For one, unstructured data that organizations fail to track effectively because it is scattered across too many locations can bloat storage budgets. Instead of consolidating the data into centralized storage repositories – such as “cold” data storage tiers in the cloud – where monthly storage fees are just fractions of a penny per gigabyte, enterprises may be left paying many times that amount due to their inability to easily move data to a more cost-effective storage solution.

Inadequate data management can also lead to compliance violations. Sensitive data may end up residing in locations without the access controls mandated by frameworks like HIPAA, for example, because the business simply didn’t know it was storing sensitive information in the wrong place. Given that a single HIPAA violation can cost as much as $68,000, the financial impact of noncompliance gets onerous quickly.

On top of this, inefficient management of unstructured data slows down innovation and time to value. Being able to access and process data quickly is important for initiatives like AI-powered analytics. Health care organizations that can’t centrally track or manage their data will struggle to move faster than competitors.

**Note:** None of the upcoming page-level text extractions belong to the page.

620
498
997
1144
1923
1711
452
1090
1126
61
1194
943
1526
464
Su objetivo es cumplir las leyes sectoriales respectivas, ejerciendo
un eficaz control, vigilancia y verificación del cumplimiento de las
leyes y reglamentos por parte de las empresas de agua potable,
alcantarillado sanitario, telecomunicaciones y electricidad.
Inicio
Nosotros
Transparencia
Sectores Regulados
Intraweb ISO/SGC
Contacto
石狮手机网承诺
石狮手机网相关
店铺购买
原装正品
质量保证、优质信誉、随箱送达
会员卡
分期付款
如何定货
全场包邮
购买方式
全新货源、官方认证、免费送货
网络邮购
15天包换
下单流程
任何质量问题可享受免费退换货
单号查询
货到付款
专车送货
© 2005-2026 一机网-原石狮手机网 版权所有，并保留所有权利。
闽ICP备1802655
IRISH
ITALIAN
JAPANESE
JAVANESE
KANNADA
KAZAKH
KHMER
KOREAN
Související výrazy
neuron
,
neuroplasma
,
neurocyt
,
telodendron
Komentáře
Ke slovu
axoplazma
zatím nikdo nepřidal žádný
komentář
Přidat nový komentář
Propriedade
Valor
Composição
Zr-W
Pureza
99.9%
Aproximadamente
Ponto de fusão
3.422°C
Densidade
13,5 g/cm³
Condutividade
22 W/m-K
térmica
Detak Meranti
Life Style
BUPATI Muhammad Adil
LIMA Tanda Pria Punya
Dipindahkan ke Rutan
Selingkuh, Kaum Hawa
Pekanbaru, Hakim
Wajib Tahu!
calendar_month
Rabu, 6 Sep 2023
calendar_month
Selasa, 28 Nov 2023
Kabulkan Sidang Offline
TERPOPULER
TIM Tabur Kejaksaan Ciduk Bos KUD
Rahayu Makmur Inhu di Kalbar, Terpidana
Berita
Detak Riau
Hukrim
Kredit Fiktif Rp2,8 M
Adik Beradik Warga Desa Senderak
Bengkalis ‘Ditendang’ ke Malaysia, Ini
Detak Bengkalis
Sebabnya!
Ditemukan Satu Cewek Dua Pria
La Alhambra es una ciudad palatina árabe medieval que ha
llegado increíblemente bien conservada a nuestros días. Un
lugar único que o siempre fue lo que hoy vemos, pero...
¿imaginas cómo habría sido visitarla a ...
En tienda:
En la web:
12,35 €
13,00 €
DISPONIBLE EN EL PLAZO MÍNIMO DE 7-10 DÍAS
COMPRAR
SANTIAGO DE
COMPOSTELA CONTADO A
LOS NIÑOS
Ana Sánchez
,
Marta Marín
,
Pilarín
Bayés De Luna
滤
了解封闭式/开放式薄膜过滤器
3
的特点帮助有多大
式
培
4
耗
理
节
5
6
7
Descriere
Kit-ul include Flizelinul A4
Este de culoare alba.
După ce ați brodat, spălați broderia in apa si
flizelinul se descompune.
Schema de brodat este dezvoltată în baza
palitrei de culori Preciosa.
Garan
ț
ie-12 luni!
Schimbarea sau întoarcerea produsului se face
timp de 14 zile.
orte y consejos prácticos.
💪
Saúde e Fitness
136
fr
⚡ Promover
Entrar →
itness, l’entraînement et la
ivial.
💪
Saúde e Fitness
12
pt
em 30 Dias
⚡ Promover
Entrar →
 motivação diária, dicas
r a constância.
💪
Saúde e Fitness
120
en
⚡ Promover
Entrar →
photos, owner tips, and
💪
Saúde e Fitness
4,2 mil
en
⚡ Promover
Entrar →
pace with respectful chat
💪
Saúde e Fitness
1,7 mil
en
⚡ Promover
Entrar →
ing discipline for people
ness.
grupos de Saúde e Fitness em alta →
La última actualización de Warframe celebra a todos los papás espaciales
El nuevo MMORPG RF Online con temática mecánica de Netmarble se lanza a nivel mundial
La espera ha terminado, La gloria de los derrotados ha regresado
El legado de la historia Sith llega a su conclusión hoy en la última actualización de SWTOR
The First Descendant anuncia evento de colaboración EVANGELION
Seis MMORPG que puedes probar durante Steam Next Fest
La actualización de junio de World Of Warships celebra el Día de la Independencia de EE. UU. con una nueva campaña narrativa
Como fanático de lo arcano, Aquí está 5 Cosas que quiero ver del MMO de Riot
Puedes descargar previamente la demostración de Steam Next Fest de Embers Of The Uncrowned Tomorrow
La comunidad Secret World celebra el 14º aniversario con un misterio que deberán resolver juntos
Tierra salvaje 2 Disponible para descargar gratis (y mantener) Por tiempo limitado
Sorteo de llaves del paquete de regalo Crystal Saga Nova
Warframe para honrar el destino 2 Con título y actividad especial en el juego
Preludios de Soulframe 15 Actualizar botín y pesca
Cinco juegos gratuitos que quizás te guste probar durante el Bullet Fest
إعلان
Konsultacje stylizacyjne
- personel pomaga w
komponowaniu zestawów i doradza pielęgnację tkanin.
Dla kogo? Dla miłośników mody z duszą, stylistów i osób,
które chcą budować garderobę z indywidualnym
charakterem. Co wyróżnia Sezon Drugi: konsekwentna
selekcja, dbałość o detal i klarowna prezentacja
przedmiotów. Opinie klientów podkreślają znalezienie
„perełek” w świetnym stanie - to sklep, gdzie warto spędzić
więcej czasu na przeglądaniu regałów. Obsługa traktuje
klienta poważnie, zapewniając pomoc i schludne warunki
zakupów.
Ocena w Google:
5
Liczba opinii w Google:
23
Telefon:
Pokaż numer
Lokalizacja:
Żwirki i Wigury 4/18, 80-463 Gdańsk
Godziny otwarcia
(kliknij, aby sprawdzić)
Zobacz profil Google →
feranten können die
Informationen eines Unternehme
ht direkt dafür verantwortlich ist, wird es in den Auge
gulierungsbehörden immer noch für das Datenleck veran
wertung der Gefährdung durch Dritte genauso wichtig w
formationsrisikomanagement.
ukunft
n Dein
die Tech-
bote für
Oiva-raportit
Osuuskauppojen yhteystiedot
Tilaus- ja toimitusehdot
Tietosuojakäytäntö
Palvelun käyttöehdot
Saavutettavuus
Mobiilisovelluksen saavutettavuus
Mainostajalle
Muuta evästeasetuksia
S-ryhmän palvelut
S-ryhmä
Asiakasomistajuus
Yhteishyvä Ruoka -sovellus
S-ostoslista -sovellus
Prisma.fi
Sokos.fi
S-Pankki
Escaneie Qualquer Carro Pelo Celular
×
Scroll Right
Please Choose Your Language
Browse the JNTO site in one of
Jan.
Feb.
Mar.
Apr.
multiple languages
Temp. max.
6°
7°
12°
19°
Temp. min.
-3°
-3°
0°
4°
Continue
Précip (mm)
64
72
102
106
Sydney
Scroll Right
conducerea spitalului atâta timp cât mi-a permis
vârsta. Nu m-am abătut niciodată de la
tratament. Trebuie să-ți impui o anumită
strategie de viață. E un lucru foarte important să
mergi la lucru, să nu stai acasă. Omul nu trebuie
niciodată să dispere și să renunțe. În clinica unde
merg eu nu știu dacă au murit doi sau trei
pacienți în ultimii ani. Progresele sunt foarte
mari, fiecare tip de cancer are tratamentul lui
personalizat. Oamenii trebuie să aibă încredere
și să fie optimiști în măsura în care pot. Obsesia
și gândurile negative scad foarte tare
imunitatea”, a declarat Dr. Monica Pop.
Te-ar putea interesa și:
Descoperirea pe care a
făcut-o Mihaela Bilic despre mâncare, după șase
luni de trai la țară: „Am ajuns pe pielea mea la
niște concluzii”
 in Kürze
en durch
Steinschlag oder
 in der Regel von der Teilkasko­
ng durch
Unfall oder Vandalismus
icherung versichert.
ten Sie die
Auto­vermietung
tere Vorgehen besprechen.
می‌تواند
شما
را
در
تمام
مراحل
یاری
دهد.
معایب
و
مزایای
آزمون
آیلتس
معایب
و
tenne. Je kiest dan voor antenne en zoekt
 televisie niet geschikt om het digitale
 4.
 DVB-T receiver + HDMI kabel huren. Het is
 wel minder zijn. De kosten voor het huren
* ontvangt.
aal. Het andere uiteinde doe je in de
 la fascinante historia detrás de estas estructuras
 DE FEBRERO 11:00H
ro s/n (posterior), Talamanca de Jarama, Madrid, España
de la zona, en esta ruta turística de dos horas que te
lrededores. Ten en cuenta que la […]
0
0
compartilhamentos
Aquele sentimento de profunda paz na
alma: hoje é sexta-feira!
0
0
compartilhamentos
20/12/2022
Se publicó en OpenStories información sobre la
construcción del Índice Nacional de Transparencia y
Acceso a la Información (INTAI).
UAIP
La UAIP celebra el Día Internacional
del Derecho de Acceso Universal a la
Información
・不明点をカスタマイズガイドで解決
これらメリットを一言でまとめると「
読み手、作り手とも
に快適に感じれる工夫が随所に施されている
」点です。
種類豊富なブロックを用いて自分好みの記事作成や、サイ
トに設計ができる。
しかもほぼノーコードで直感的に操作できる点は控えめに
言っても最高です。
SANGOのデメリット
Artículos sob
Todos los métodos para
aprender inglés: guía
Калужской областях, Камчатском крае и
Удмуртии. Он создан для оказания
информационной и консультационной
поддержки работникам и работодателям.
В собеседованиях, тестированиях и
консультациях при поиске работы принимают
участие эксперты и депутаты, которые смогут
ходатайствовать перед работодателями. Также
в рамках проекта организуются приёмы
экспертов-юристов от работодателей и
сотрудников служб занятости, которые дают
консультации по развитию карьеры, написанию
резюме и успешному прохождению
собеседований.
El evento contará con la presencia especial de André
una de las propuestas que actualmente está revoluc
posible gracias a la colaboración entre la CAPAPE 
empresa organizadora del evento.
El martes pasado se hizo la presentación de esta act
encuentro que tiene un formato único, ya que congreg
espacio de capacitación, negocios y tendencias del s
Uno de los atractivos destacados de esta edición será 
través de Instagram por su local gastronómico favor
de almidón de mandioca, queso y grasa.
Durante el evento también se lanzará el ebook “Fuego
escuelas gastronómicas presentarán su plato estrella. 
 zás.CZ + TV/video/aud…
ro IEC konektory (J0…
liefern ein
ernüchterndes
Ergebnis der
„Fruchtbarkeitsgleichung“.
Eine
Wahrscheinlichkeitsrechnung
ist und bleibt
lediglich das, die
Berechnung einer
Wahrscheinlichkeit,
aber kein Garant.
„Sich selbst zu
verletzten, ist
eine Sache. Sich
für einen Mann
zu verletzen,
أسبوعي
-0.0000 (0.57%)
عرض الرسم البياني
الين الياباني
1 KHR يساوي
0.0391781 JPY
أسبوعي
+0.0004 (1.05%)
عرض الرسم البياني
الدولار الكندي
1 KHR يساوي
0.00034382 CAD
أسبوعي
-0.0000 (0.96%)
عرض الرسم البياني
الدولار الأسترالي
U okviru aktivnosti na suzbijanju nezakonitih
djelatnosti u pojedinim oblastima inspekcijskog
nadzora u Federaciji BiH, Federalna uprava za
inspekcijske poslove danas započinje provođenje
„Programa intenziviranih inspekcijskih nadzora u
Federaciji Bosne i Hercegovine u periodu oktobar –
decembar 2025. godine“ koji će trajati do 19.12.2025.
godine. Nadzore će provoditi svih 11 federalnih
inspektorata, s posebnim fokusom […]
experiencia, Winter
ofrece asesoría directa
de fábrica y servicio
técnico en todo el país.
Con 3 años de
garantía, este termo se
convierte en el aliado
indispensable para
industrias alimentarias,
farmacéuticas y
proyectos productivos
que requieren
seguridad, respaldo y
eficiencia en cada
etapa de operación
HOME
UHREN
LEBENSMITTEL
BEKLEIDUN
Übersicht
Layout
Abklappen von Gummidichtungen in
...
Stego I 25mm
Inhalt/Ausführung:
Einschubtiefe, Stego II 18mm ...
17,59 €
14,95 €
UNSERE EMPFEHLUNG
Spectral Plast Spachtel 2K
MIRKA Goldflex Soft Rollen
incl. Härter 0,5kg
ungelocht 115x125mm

Putting Unstructured Health Care Data to Better Use

The key to avoiding these risks is to implement a comprehensive strategy for managing unstructured health care data. Your strategy should allow you to:

  • Locate all data assets, no matter which system produced them or where they reside.
  • Tag and label unstructured data so that you know where it originated, its purpose and which compliance or other special requirements relate. Tagging can also accelerate the process of locating data that is relevant for AI training for a particular use case.
  • Implement effective access controls, backup routines and other data security and protection measures based on each asset’s requirements.
  • Identify data that could be moved to a different storage location or tier to reduce costs.

When you can do these things, you turn unstructured health care data from a cost and compliance liability into an asset for long term value and AI. In turn, you improve outcomes for patients, medical research and business stakeholders and inform the creation of new value-added products and services that patients need.